The Official Press Release for the license acquisition:

THQ SECURES SCOOBY-DOO! LICENSE, SIGNS FOUR-YEAR LICENSING AGREEMENT WITH WARNER BROS. INTERACTIVE ENTERTAINMENT

THQ Announces Plans to Develop Video Games Starring World Famous Scooby-Doo! Characters

CALABASAS HILLS, Calif., – January 26, 2000 – Game publisher THQ Inc. (NASDAQ NMS: THQI) today announced an agreement with Warner Bros. Interactive Entertainment naming THQ as the worldwide video game licensee of the Scooby-Doo! property through December 2003. The worldwide agreement grants THQ rights to feature Scooby-Doo, one of the most beloved TV characters of all time, in games for leading console platforms including those manufactured by Sony, Sega and Nintendo. THQ’s first Scooby-Doo games are scheduled for worldwide release in the fall of 2000.
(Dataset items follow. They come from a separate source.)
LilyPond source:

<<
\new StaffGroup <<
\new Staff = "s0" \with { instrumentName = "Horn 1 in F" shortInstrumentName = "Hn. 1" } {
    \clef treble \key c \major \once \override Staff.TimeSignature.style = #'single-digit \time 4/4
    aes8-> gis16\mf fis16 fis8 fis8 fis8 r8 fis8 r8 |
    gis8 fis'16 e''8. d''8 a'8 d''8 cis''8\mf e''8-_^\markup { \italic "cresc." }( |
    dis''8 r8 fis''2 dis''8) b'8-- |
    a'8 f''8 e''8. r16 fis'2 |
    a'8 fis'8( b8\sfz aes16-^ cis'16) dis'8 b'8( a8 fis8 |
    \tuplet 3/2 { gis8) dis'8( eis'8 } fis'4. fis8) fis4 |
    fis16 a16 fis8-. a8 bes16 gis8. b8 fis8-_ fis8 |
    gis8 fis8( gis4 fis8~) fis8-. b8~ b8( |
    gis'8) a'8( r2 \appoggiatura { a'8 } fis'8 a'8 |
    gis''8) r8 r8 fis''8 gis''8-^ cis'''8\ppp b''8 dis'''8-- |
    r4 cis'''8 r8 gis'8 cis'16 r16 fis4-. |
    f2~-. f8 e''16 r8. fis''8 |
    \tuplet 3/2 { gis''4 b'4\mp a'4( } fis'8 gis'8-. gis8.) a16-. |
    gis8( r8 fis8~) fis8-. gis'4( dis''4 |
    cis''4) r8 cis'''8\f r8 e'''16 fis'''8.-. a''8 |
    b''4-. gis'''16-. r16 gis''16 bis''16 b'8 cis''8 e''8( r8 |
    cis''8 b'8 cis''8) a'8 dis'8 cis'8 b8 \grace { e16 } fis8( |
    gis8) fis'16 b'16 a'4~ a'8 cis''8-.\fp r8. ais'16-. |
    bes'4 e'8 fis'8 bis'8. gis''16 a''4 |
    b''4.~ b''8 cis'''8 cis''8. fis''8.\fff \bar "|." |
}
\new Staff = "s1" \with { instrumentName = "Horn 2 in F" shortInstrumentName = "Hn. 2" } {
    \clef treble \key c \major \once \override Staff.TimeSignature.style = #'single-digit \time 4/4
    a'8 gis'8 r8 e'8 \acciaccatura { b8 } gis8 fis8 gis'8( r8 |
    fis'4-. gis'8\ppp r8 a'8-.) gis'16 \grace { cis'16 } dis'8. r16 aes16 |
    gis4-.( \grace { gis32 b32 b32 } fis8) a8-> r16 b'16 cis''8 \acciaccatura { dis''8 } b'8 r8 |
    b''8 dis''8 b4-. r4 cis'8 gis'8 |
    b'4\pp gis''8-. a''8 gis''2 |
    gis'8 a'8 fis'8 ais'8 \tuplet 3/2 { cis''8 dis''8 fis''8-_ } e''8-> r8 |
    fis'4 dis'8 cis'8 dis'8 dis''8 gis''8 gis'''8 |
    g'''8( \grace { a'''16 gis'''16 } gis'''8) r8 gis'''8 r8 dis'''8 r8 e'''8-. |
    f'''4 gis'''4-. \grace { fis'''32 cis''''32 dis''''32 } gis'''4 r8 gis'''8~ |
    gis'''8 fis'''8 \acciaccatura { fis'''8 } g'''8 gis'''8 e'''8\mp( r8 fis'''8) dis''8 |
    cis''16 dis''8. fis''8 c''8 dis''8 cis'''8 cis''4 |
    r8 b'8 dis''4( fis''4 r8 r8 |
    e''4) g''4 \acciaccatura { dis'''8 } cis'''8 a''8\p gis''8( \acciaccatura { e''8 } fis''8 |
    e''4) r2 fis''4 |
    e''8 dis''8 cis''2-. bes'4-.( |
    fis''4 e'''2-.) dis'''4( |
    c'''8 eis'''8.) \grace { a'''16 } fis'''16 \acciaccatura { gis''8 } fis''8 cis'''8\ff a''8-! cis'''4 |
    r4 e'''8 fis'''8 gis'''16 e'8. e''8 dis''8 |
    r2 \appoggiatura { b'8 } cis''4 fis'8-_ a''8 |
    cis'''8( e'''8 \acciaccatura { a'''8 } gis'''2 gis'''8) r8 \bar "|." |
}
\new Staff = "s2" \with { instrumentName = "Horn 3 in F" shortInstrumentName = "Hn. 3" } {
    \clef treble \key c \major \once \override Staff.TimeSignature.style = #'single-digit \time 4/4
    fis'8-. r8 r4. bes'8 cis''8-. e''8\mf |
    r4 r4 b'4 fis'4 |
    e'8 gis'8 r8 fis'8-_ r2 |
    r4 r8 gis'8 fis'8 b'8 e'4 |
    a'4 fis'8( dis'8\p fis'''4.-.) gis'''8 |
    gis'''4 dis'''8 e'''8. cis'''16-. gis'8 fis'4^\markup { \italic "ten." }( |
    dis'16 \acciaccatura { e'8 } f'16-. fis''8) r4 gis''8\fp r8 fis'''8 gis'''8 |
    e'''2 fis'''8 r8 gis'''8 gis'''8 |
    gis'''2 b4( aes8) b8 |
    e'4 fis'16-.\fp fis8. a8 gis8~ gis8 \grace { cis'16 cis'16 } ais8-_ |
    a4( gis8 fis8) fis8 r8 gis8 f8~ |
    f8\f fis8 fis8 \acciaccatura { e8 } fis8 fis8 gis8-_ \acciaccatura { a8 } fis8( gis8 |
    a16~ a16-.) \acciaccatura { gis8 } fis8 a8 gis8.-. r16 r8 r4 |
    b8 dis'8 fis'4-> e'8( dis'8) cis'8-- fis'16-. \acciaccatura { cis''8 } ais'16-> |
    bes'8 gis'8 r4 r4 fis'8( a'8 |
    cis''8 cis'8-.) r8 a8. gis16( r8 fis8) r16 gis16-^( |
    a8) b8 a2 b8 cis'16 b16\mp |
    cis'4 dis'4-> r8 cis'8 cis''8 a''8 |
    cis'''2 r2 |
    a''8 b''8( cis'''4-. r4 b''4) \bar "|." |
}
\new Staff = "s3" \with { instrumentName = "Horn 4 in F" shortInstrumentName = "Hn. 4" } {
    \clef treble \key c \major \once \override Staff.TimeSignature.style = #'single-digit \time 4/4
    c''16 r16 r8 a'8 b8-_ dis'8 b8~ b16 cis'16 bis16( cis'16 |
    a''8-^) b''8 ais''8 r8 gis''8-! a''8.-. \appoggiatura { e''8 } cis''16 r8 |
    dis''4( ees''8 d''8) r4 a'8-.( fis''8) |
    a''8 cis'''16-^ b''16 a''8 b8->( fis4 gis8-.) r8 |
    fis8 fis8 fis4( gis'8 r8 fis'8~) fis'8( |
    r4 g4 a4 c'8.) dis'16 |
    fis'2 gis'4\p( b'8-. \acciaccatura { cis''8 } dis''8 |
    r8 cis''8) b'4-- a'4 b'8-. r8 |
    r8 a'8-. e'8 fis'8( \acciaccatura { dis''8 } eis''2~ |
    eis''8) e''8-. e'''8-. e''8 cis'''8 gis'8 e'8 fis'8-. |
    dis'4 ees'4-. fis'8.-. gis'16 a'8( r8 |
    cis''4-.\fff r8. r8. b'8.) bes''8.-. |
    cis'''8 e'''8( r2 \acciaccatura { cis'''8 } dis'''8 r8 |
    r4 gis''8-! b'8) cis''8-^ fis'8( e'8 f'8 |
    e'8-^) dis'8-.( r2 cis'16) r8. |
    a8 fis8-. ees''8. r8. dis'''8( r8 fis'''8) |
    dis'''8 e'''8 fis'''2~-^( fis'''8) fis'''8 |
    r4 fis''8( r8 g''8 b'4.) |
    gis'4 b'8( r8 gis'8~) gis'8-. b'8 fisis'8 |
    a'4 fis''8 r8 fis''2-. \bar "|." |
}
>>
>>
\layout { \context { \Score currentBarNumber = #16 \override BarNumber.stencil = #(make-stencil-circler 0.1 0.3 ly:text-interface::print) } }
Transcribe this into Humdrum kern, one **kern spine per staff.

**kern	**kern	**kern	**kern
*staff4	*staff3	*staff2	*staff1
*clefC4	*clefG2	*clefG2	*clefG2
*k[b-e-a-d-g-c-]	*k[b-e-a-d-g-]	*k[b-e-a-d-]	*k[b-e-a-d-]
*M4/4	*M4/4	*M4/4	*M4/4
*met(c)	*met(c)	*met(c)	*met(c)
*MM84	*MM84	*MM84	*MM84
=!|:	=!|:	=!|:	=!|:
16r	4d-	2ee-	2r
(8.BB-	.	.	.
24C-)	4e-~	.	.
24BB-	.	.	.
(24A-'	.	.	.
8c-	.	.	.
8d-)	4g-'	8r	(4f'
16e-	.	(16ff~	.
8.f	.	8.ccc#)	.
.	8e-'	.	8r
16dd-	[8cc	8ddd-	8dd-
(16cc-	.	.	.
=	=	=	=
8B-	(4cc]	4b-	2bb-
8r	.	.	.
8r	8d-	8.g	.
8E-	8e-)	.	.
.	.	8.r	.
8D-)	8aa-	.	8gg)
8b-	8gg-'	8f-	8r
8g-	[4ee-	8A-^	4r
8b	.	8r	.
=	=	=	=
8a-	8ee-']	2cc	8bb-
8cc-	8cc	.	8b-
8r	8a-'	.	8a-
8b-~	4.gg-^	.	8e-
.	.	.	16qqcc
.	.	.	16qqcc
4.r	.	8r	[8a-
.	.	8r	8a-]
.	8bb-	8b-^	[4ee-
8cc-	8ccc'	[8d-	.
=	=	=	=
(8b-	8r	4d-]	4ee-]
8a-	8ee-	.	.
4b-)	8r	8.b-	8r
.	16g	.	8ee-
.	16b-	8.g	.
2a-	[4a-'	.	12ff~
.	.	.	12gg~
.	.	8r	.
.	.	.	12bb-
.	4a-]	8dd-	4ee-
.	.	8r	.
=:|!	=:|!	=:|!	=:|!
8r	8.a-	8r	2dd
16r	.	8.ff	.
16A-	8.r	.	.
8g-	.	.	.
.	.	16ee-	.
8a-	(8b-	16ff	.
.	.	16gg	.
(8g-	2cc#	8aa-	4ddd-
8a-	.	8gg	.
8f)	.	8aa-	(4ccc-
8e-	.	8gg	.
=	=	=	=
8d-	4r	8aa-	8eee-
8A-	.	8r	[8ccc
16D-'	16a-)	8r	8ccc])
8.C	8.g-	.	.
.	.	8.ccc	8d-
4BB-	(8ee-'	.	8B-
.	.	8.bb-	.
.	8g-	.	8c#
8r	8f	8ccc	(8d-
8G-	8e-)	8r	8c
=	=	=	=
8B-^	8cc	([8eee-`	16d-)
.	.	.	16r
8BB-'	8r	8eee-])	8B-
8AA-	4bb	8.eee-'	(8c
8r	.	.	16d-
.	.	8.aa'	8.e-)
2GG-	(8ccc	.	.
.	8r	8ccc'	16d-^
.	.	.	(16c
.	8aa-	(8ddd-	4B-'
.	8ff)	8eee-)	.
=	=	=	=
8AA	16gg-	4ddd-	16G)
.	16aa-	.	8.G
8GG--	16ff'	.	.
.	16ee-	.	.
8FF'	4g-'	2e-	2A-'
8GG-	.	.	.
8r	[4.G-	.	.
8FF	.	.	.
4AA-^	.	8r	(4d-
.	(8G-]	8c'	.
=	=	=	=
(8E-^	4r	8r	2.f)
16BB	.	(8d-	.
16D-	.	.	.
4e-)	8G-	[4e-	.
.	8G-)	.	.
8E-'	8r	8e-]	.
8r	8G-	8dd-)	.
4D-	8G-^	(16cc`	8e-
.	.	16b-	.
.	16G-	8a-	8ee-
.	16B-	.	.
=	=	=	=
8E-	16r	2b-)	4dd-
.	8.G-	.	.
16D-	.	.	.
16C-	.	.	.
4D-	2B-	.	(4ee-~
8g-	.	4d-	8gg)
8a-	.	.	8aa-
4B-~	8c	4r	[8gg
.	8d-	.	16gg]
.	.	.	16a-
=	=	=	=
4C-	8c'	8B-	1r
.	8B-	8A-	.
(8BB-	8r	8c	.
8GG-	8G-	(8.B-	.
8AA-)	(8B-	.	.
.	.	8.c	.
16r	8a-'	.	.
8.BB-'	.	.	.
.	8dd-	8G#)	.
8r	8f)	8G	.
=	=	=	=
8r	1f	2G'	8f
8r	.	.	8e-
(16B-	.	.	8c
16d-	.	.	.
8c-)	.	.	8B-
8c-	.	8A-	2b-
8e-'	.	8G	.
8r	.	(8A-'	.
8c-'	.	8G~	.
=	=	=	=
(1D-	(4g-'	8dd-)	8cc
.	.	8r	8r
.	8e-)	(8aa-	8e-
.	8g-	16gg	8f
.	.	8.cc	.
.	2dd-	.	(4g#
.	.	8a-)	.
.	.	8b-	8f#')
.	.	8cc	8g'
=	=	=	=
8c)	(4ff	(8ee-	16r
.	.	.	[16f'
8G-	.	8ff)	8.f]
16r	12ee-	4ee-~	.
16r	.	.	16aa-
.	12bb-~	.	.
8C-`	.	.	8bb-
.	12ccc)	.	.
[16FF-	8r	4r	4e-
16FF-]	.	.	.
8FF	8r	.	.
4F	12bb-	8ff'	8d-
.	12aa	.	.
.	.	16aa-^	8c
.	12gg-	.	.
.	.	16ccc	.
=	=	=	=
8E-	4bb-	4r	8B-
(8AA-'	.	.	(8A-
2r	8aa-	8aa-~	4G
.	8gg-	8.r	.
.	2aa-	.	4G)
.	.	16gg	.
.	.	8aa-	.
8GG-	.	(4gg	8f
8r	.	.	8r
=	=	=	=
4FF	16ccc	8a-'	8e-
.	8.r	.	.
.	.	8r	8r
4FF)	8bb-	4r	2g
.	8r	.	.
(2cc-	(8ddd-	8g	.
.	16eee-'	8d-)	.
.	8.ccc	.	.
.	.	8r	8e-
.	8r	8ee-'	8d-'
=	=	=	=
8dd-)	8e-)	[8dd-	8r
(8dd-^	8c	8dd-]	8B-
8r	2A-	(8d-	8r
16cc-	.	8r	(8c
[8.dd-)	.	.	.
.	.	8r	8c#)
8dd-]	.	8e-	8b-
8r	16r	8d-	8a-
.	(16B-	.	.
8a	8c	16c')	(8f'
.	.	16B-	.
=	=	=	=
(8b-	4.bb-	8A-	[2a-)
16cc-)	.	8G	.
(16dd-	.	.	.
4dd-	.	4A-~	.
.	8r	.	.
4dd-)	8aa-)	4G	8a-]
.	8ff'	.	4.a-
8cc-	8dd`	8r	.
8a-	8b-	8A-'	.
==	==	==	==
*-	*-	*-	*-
“Through the Scooby-Doo cartoon series that has spanned over thirty years and recent Home Video releases, Scooby-Doo has established itself as a worldwide household name for several generations,” stated Germaine Gioia, vice president of licensing, THQ. “We are very excited to be working with Warner Bros. on a product that lends itself so naturally to a 3D interactive adventure.”

Since its debut in 1969, Scooby-Doo has run over 300 episodes and captivated fans worldwide earning, a 93% familiarity rating from kids to adults, ages 6-34. The October ’99 Scooby-Doo marathon enjoyed an audience of 14 million viewers, up 19% from last year’s marathon. As we enter the new millennium, the Scooby-Doo television series continues to air exclusively on the Cartoon Network, which is viewed in 128 million homes worldwide. Scooby-Doo Warner Home Video releases remain top-performers at retail with over 6 million videos sold to date.

New plans for Scooby-Doo in 2000 include two new Home Video releases and the first Scooby-Doo DVD release. Scholastic will continue to release new chapter books every two months throughout 2000 and Golden Books will release their all-new line of coloring and activity books this summer. More information about Scooby and the gang can be found at www.Scooby.CartoonNetwork.com.

THQ’s Scooby-Doo adventures for PlayStation, Nintendo 64 and Game Boy Color are scheduled for release in fall of 2000. For more information on Scooby-Doo games and the rest of THQ’s exciting product line, please visit www.thq.com.

THQ Inc. develops, publishes and distributes interactive entertainment software worldwide for a variety of hardware platforms including PC CD-ROM, and those manufactured by Sega, Nintendo and Sony. The THQ Web site is located at www.thq.com.